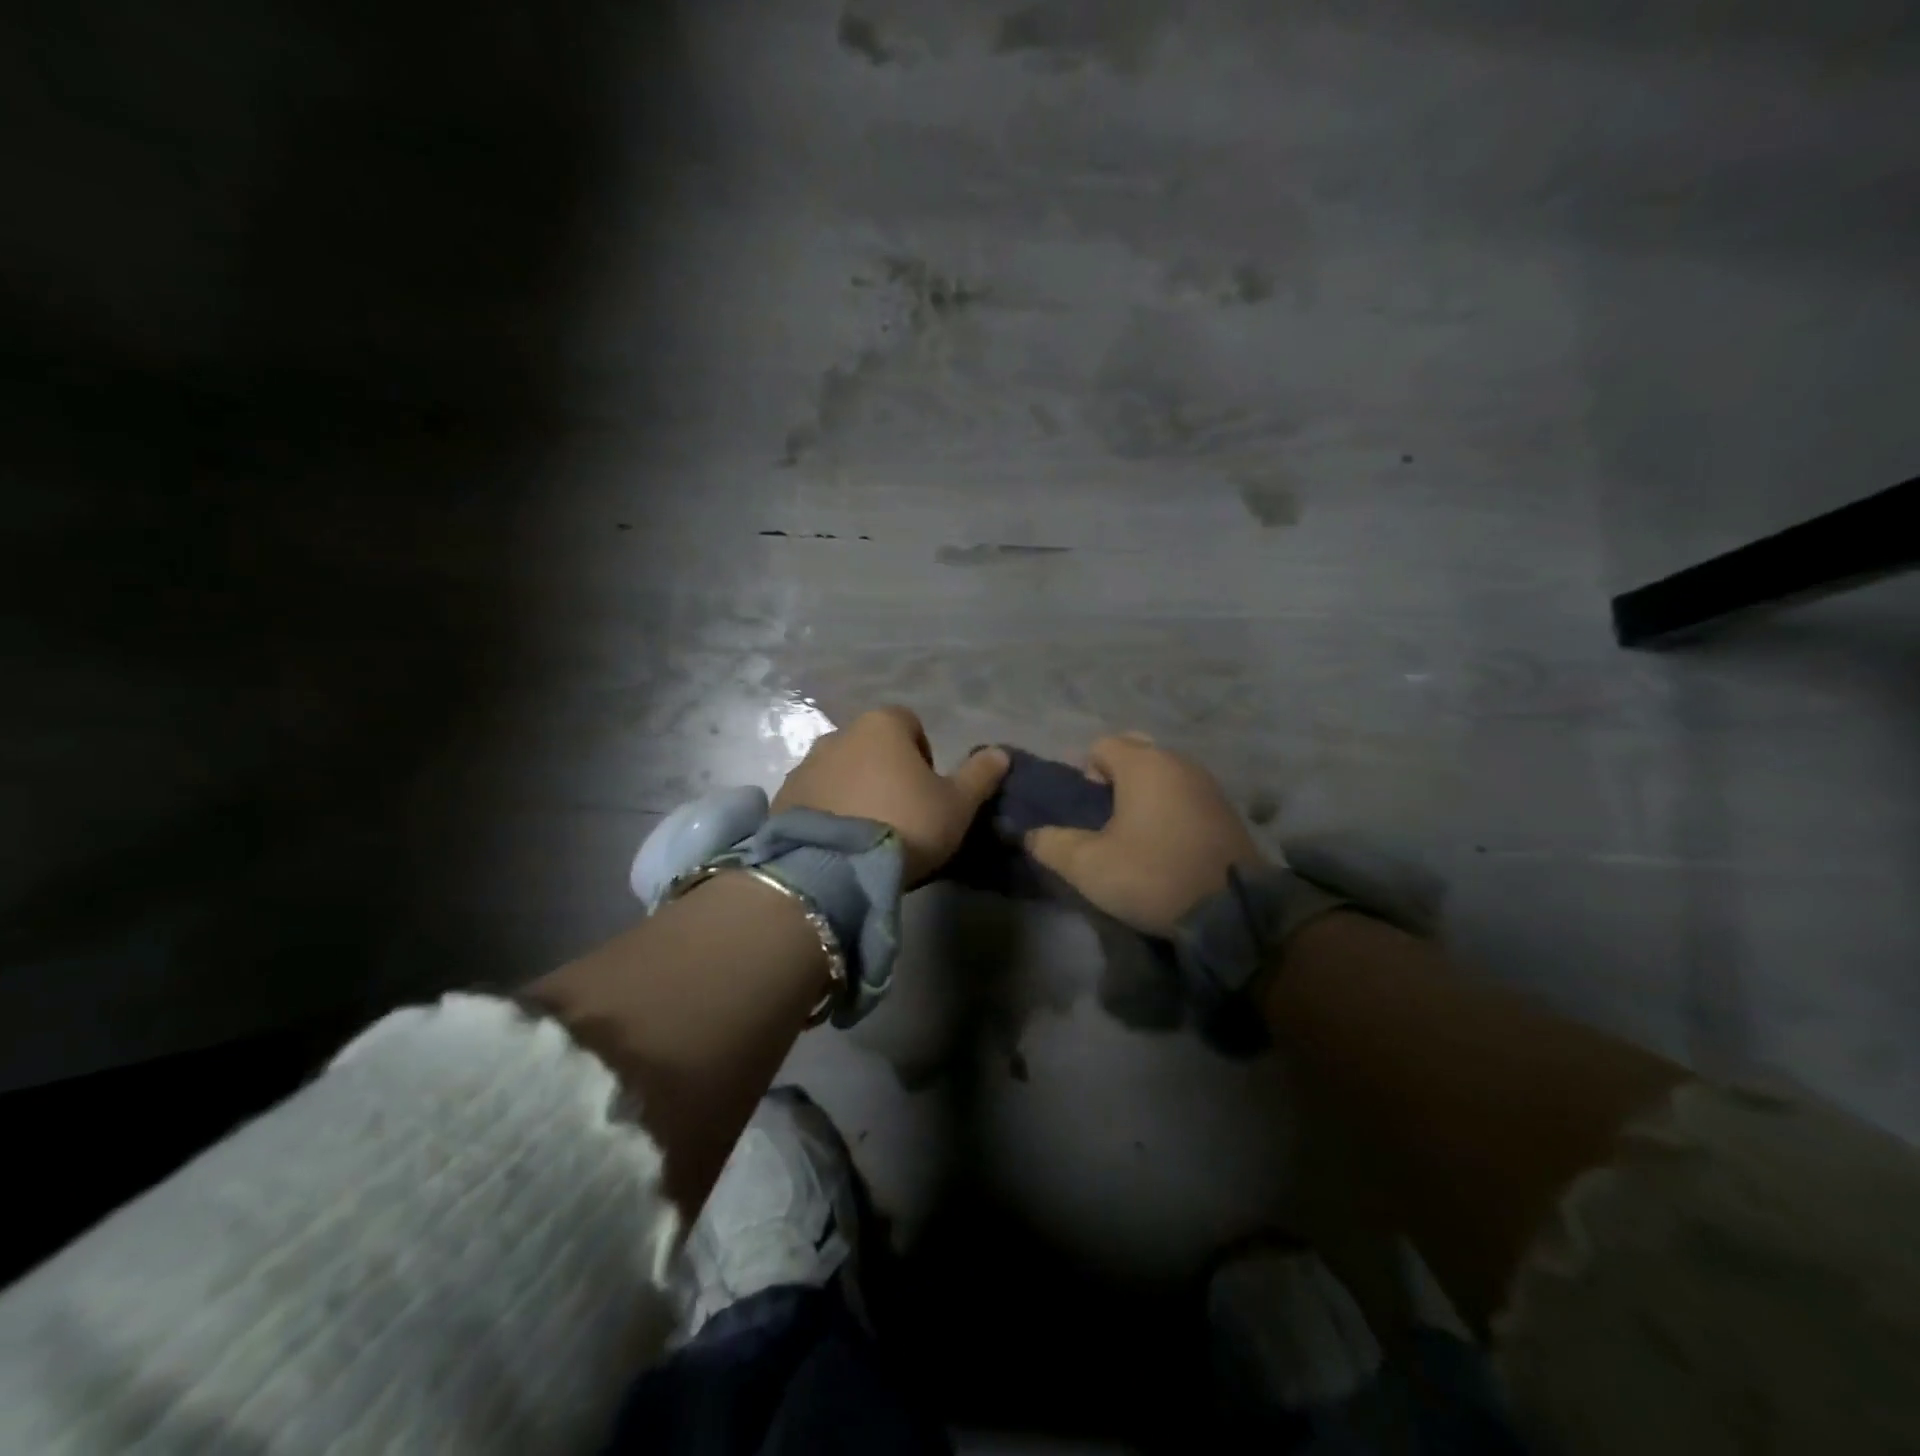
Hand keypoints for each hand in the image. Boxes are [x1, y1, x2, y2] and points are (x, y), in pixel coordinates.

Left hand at [774, 706, 1008, 883]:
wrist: (832, 868)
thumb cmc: (905, 823)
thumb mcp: (956, 804)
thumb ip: (979, 775)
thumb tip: (1001, 752)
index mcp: (881, 725)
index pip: (910, 724)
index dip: (924, 754)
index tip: (928, 791)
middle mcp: (839, 734)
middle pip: (871, 746)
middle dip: (886, 771)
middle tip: (900, 814)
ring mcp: (805, 765)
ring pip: (841, 770)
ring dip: (855, 789)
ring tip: (868, 832)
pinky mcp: (782, 798)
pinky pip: (814, 796)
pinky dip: (828, 810)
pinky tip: (840, 843)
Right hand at [1026, 733, 1265, 936]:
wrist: (1232, 911)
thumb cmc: (1152, 875)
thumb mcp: (1088, 866)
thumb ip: (1051, 844)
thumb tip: (1031, 835)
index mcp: (1143, 763)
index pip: (1101, 746)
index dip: (1084, 774)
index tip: (1087, 813)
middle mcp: (1178, 761)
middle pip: (1135, 752)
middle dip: (1116, 778)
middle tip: (1108, 819)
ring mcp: (1207, 782)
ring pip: (1163, 772)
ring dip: (1145, 793)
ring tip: (1137, 834)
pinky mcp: (1226, 807)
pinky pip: (1185, 792)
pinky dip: (1171, 806)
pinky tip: (1169, 842)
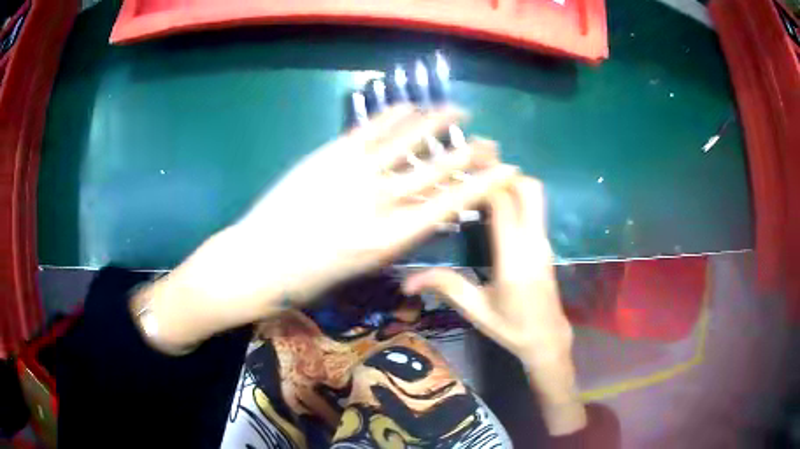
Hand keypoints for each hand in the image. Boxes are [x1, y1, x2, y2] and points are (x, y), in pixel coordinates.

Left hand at [134, 105, 517, 350]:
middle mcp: (381, 202)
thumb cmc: (313, 276)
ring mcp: (355, 172)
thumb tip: (424, 212)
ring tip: (458, 110)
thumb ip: (397, 236)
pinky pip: (372, 129)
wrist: (261, 259)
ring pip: (408, 140)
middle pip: (437, 169)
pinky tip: (412, 106)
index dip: (482, 184)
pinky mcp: (332, 154)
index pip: (450, 203)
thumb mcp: (364, 265)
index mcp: (392, 238)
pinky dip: (395, 115)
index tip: (505, 169)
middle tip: (489, 141)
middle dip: (469, 152)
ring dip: (437, 123)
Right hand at [402, 176, 585, 434]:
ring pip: (534, 194)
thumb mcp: (477, 311)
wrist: (548, 338)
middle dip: (501, 172)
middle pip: (528, 188)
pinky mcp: (544, 243)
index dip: (482, 181)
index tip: (458, 169)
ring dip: (509, 181)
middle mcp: (533, 242)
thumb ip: (446, 288)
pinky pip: (533, 207)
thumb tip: (407, 282)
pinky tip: (492, 204)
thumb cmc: (512, 328)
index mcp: (515, 258)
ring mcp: (543, 240)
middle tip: (471, 170)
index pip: (503, 204)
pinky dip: (514, 194)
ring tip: (479, 183)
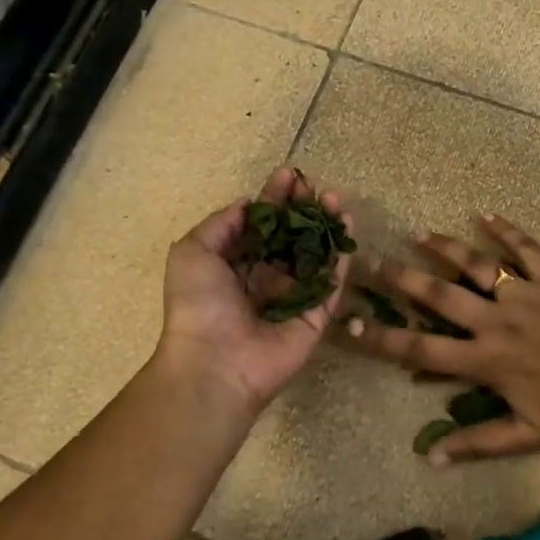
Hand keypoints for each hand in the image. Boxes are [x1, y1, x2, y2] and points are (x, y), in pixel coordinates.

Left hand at [158, 166, 351, 414]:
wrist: (216, 363)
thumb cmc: (198, 305)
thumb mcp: (192, 252)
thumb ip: (220, 224)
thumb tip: (248, 205)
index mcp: (234, 265)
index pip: (260, 225)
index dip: (273, 199)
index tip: (288, 176)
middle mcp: (265, 278)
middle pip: (291, 236)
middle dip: (303, 209)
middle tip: (315, 185)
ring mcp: (294, 297)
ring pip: (316, 254)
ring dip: (327, 225)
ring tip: (335, 199)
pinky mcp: (317, 315)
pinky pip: (333, 280)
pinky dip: (342, 253)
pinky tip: (348, 226)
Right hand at [345, 215, 539, 462]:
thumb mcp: (527, 437)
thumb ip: (478, 442)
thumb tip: (431, 455)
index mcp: (487, 361)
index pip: (422, 349)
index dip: (381, 339)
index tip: (348, 324)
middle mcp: (498, 321)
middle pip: (440, 296)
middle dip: (400, 279)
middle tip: (369, 262)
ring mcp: (526, 294)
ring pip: (478, 265)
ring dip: (447, 248)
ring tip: (419, 235)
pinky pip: (527, 249)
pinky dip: (507, 230)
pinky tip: (486, 215)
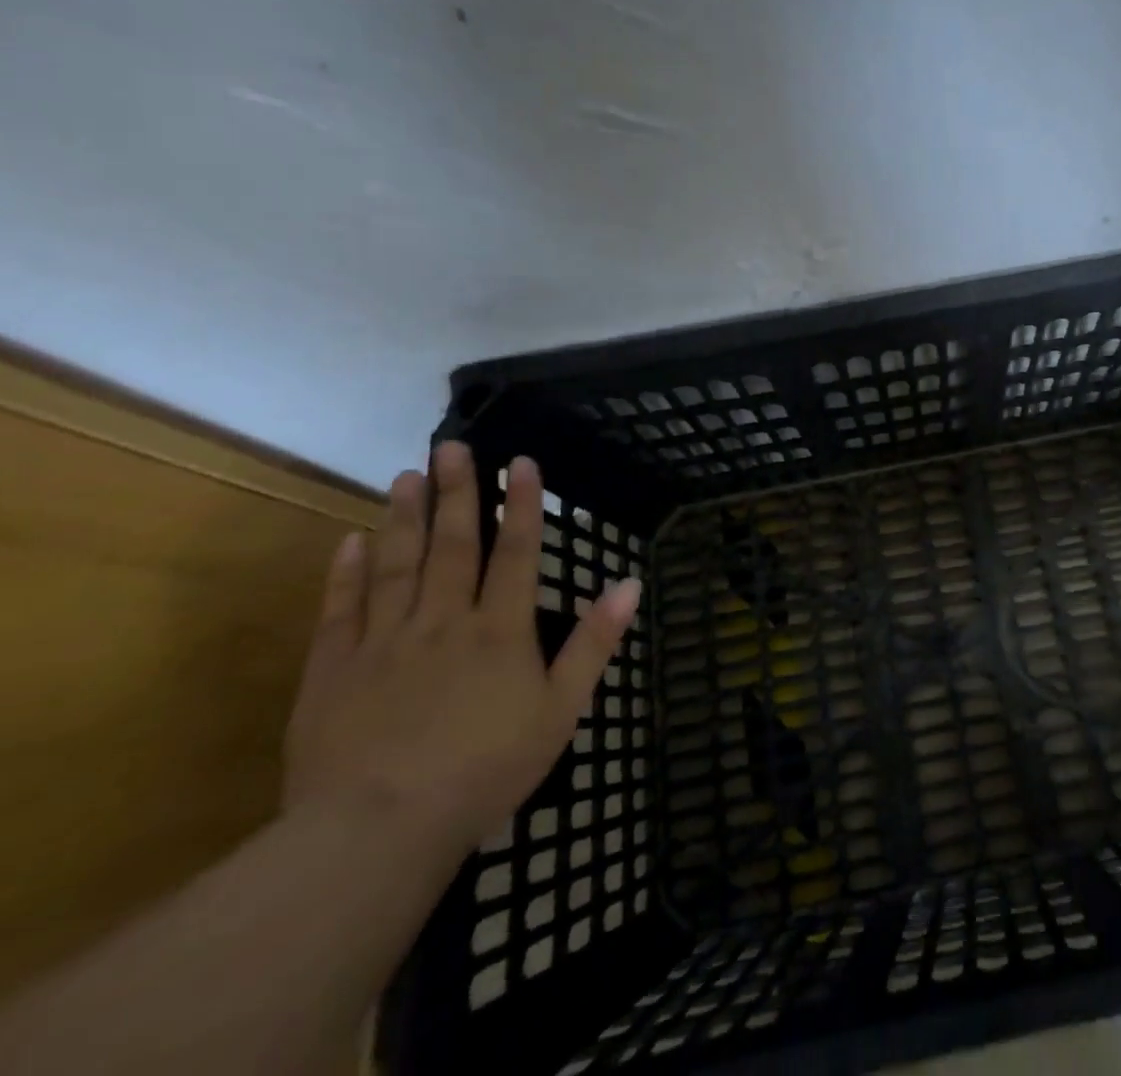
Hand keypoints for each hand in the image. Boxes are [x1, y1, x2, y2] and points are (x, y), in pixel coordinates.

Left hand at [283, 444, 638, 858]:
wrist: (377, 831)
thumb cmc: (486, 769)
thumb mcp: (562, 709)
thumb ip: (595, 642)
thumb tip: (630, 584)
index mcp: (500, 629)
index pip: (515, 552)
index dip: (520, 504)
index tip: (519, 461)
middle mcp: (443, 620)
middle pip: (451, 545)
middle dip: (456, 492)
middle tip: (450, 446)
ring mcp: (383, 642)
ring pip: (395, 565)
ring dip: (403, 518)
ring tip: (405, 475)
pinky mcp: (333, 672)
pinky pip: (340, 611)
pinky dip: (345, 573)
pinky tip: (350, 541)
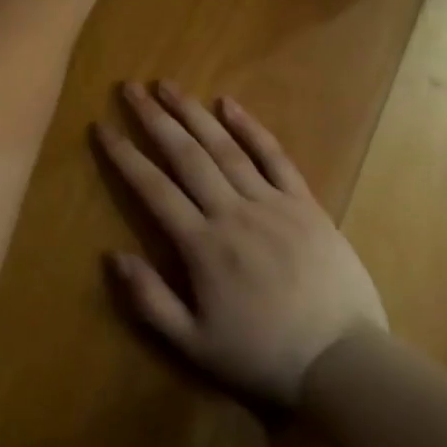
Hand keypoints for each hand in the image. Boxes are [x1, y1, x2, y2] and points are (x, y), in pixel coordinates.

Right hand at [96, 83, 387, 405]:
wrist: (344, 362)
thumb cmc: (265, 356)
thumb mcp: (197, 345)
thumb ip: (151, 301)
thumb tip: (113, 256)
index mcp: (203, 246)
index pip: (154, 189)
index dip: (125, 156)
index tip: (102, 127)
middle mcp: (232, 212)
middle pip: (186, 155)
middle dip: (154, 119)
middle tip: (130, 88)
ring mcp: (271, 202)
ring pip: (224, 148)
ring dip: (193, 113)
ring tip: (167, 85)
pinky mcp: (303, 202)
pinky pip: (274, 156)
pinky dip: (250, 127)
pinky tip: (228, 103)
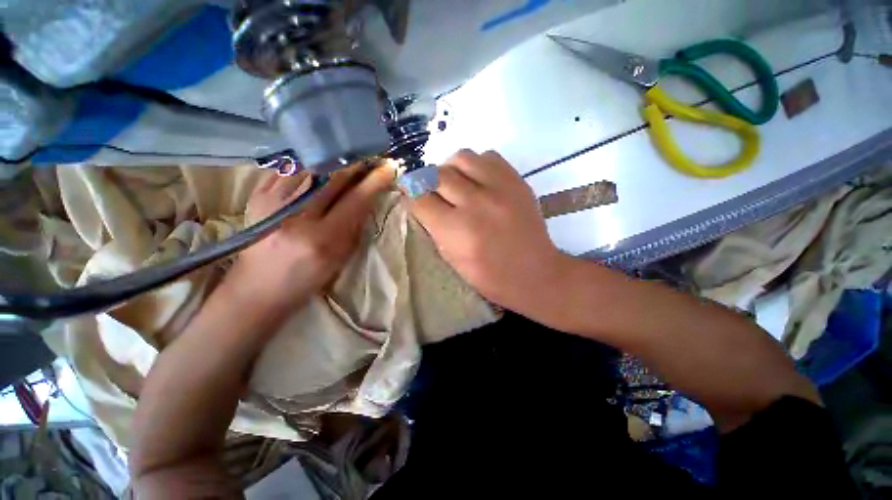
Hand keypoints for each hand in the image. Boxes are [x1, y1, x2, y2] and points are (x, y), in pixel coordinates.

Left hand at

====================

→ **YOUR ASSIGNMENT**
Repeat all the material above exactly, apart from the pictures.

→ **YOUR RESPONSE**
Hand keypoints for each hand in the image. Boxes are [x1, y1, x2, y2] and points are (x, y), in pixel coordinates.

Left hand at [774, 706, 1008, 883]:
wrist: (832, 868)
thumb cmc: (905, 823)
thumb mcp: (956, 804)
thumb ip: (979, 775)
thumb tip: (1001, 752)
index mcp: (881, 725)
index pip: (910, 724)
index dip: (924, 754)
index tip: (928, 791)
middle mcp: (839, 734)
middle pip: (871, 746)
middle dip: (886, 771)
middle tip: (900, 814)
ring mcp: (805, 765)
ring pip: (841, 770)
ring dip: (855, 789)
ring tip: (868, 832)
pinky mcp: (782, 798)
pinky pip: (814, 796)
pinky dip: (828, 810)
pinky tip: (840, 843)
Right hand at [1026, 733, 1265, 936]:
wrist: (1232, 911)
thumb cmc: (1152, 875)
thumb mcp: (1088, 866)
thumb ip: (1051, 844)
thumb tip: (1031, 835)
index mcp: (1143, 763)
index pip: (1101, 746)
index dip: (1084, 774)
index tip: (1087, 813)
middle mcp: (1178, 761)
middle pip: (1135, 752)
middle dip: (1116, 778)
middle tip: (1108, 819)
ring mcp: (1207, 782)
ring pip: (1163, 772)
ring dip: (1145, 793)
ring tip: (1137, 834)
pinky mcp: (1226, 807)
pinky pip: (1185, 792)
pinky dip: (1171, 806)
pinky tip: (1169, 842)
Hand keypoints for each hand in the image. Boxes are [x1, y1, x2, y2] and points are (x, y), in pixel coordinates.

Left hand at [134, 105, 517, 350]:
middle mcp: (381, 202)
thumb cmc: (313, 276)
ring mcp: (355, 172)
thumb tip: (424, 212)
ring tip: (458, 110)
thumb ip: (397, 236)
pinky pip: (372, 129)
wrist: (261, 259)
ring pip: (408, 140)
middle pip: (437, 169)
pinky tip: (412, 106)
index dip: (482, 184)
pinky mcp: (332, 154)
index pip: (450, 203)
thumb mcp: (364, 265)
index mcp: (392, 238)
pinky dip: (395, 115)
index tip: (505, 169)
middle tip: (489, 141)
middle dip: (469, 152)
ring dip: (437, 123)
Right hand at [402, 176, 585, 434]:
ring pip: (534, 194)
thumb mcp: (477, 311)
wrist: (548, 338)
middle dip: (501, 172)
middle pip: (528, 188)
pinky mcp: (544, 243)
index dip: (482, 181)
index tip: (458, 169)
ring dip: (509, 181)
middle mcp: (533, 242)
thumb ip: (446, 288)
pinky pip: (533, 207)
thumb tip: (407, 282)
pinky tip: (492, 204)
thumb cmc: (512, 328)
index mcp: (515, 258)
ring mcp: (543, 240)
middle tip: (471, 170)
index pip: (503, 204)
pinky dip: (514, 194)
ring tip: (479, 183)
Hand keypoints for each hand in the image. Boxes are [x1, y1, x2, y2] and points are (x, y), in pixel coordinates.

Left hand at [158, 166, 351, 414]:
wrist: (216, 363)
thumb cmc: (198, 305)
thumb mcp: (192, 252)
thumb ip: (220, 224)
thumb tip: (248, 205)
index mcp: (234, 265)
index pip: (260, 225)
index dip: (273, 199)
index tip: (288, 176)
middle mcp: (265, 278)
middle pip: (291, 236)
middle dip: (303, 209)
middle tip: (315, 185)
ring mcp: (294, 297)
ring pip: (316, 254)
ring dip: (327, 225)
ring tip: (335, 199)
pinky mcp: (317, 315)
pinky pip: (333, 280)
pinky dip: (342, 253)
pinky tip: (348, 226)
Right hand at [345, 215, 539, 462]:
thumb mcp: (527, 437)
thumb ip: (478, 442)
thumb tip: (431, 455)
index mcp: (487, 361)
index pip: (422, 349)
index dip: (381, 339)
index tip: (348, 324)
middle mcp: (498, 321)
middle pip: (440, 296)
middle dip: (400, 279)
middle tip: (369, 262)
ring mcp: (526, 294)
ring pip: (478, 265)
ring dip: (447, 248)
ring tip: (419, 235)
pinky pip: (527, 249)
pinky dip: (507, 230)
pinky tip: (486, 215)
Hand keypoints for each hand in the image. Boxes are [x1, y1, x2, y2] and points are (x, y), in pixel coordinates.

Left hand at [283, 444, 638, 858]:
wrist: (377, 831)
thumb cmc: (486, 769)
thumb mcp: (562, 709)
thumb ip: (595, 642)
thumb tip: (630, 584)
index mcp: (500, 629)
index pip: (515, 552)
index dip: (520, 504)
index tip: (519, 461)
middle mcp: (443, 620)
middle pip: (451, 545)
middle dip: (456, 492)
middle tip: (450, 446)
ring mcp: (383, 642)
ring pip: (395, 565)
ring dip: (403, 518)
ring tip: (405, 475)
pinky mcp: (333, 672)
pinky pip: (340, 611)
pinky dip: (345, 573)
pinky tip: (350, 541)
Hand keypoints for each hand in the image. Boxes are [x1, y1, x2, y2] and points are (x, y), in pixel coordinates.

Right hand at [96, 83, 387, 405]:
wrist: (344, 362)
thumb cmc: (265, 356)
thumb mcp: (197, 345)
thumb ip: (151, 301)
thumb tip: (113, 256)
index mcp: (203, 246)
index pip: (154, 189)
index dip: (125, 156)
index tip: (102, 127)
middle mcp: (232, 212)
middle pip: (186, 155)
middle dip: (154, 119)
middle tip: (130, 88)
ring mcp: (271, 202)
ring pip: (224, 148)
ring dip: (193, 113)
ring tip: (167, 85)
pinky mcp: (303, 202)
pinky pip: (274, 156)
pinky dip: (250, 127)
pinky tip: (228, 103)
Hand keypoints for each hand in the image. Boxes are [x1, y1, x2, y2] and points are (x, y), in pixel coordinates.

Left hand at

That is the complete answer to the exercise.